A basic Discourse archival tool

Just a few tidbits for anyone else looking for some httrack tips (which works great for my purposes).

  • A complete list of command line flags: HTTrack Website Copier - Offline Browser
  • Using the -s0 flag ignores the robots.txt (if you have a non-spider-able account)
  • If your site is behind a login, you can download a .txt file of the cookie (once logged in) using a chrome extension like cookies.txt and place that in the directory you’re running httrack from.
6 Likes

I’m using httrack via cron to create an offline archive of our Discourse site. However, the user that is logging in under httrack gets marked as a “view” for each topic, giving super-inflated numbers of views for each topic (the cron runs every hour).

Is there a way to exclude a certain user from being recorded in the statistics / view stats for the site as a whole?

6 Likes

Good point, where would this be intercepted @sam?

1 Like

We have this method for tracking page views:

We have additional methods for tracking user visits which would be even harder to override.

We only store one page view per day per user, but I get that it can add up.

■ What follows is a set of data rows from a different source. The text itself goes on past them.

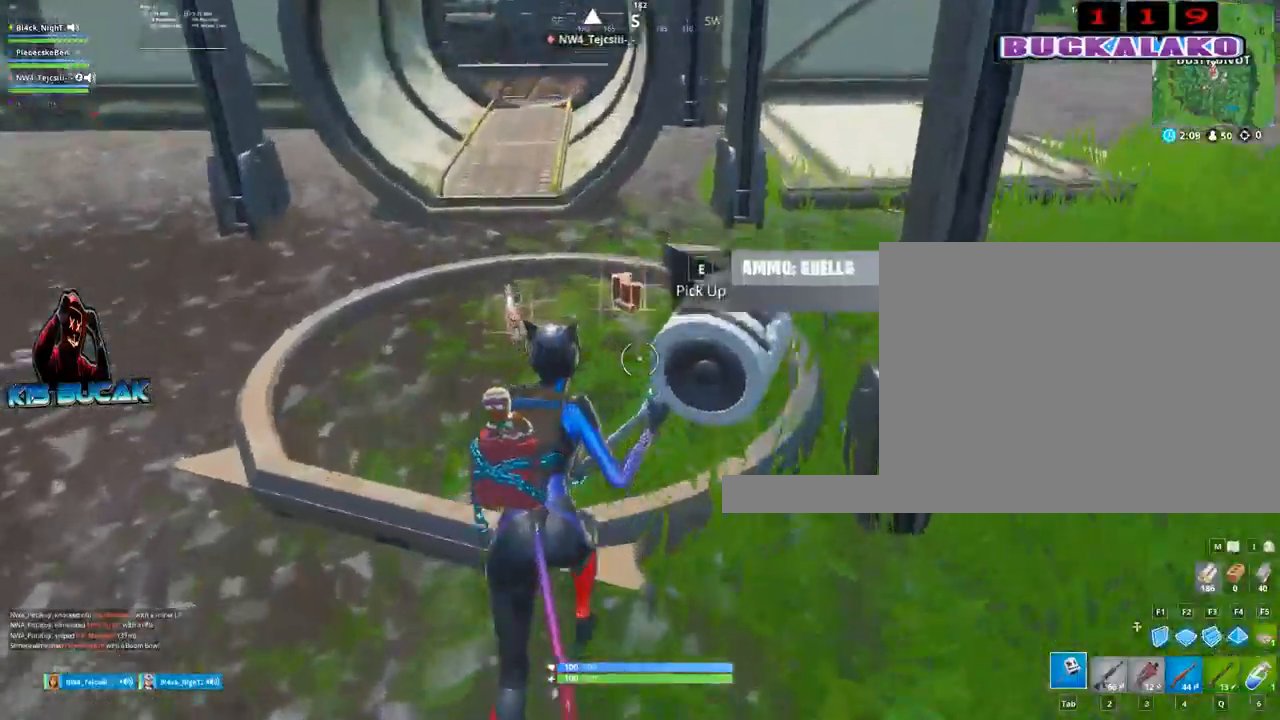
{"keys": ["4", "w"], "mouse": [], "mouse_move": "up-left", "events": [[167, "e", "down"], [250, "e", "up"], [484, "4", "down"]]}
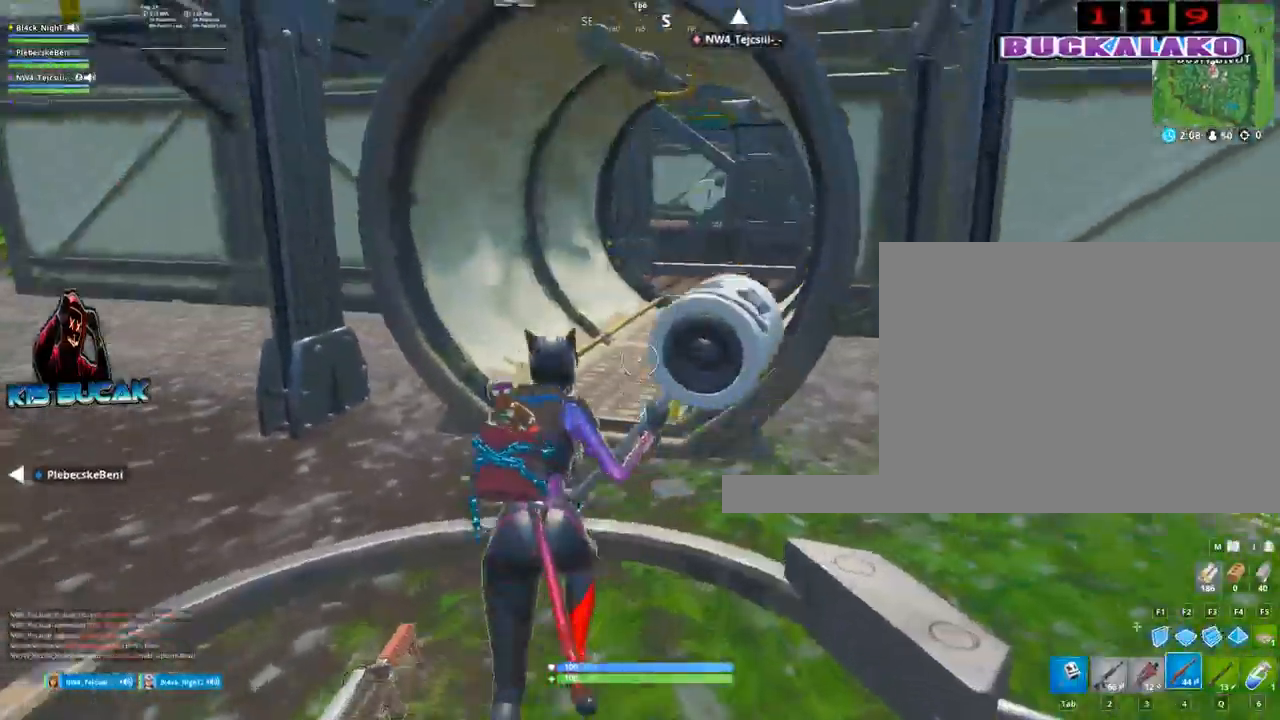
{"keys": ["w"], "mouse": [], "mouse_move": "right", "events": [[34, "tab", "down"], [84, "4", "up"], [184, "tab", "up"], [217, "4", "down"], [317, "4", "up"]]}
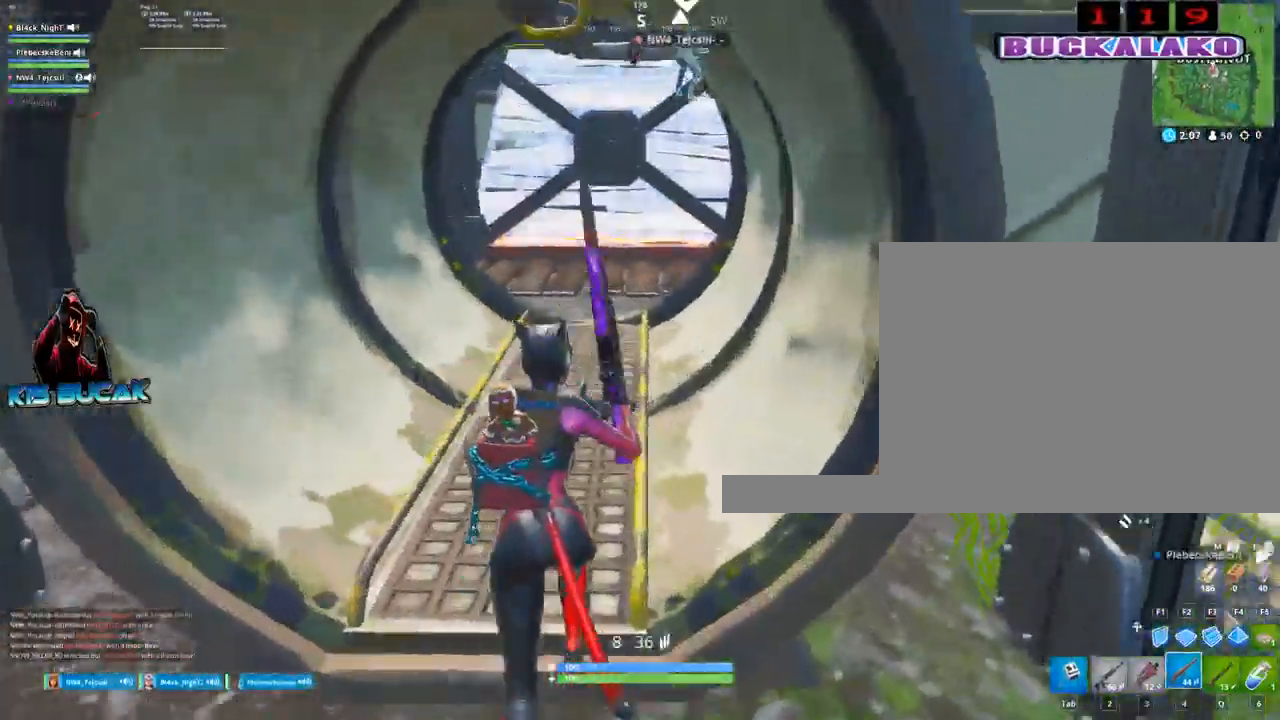
{"keys": ["tab", "w"], "mouse": [], "mouse_move": "still", "events": [[200, "3", "down"], [384, "3", "up"], [467, "tab", "down"]]}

Hacking this out so certain users are not tracked would either require a plugin or some sort of daily query that nukes all the views by the user and remembers to also reduce views count from the topics table.

4 Likes

For my purposes (a very minimally used site for internal coms) even a boilerplate script that I could manually run on occasion that says “nuke all views by user:archive” would be great.

Hi all – just jumping in here to say that @mcmcclur’s code was exactly what I was looking for! So thank you very much for sharing :slight_smile:

I made a few small modifications (mainly additional code that makes sure to grab all posts in a topic, not just the first twenty) and the code is here: GitHub - kitsandkats/ArchiveDiscourse: Code for archiving a Discourse site into static HTML, forked from @mcmcclur’s original repo and stored as a python file instead of a Jupyter notebook.

I’m very happy with how it turned out. Thanks again!

9 Likes

Hi just read through this whole thread and wanted to check if this tool works if the the discourse fourm is behind a login and password how would I edit the code so it will allow me to archival the site ?

1 Like

As it is currently written, the code is not designed to access any material that requires a login. It should be pretty easy to set that up, though. The code interacts with the Discourse site via the Python Requests library which does offer authentication. It’s feasible that adding an auth=('user', 'pass') to the code at the appropriate points is all that’s required. I’m not currently running a Discourse site so I can’t test that at the moment.

5 Likes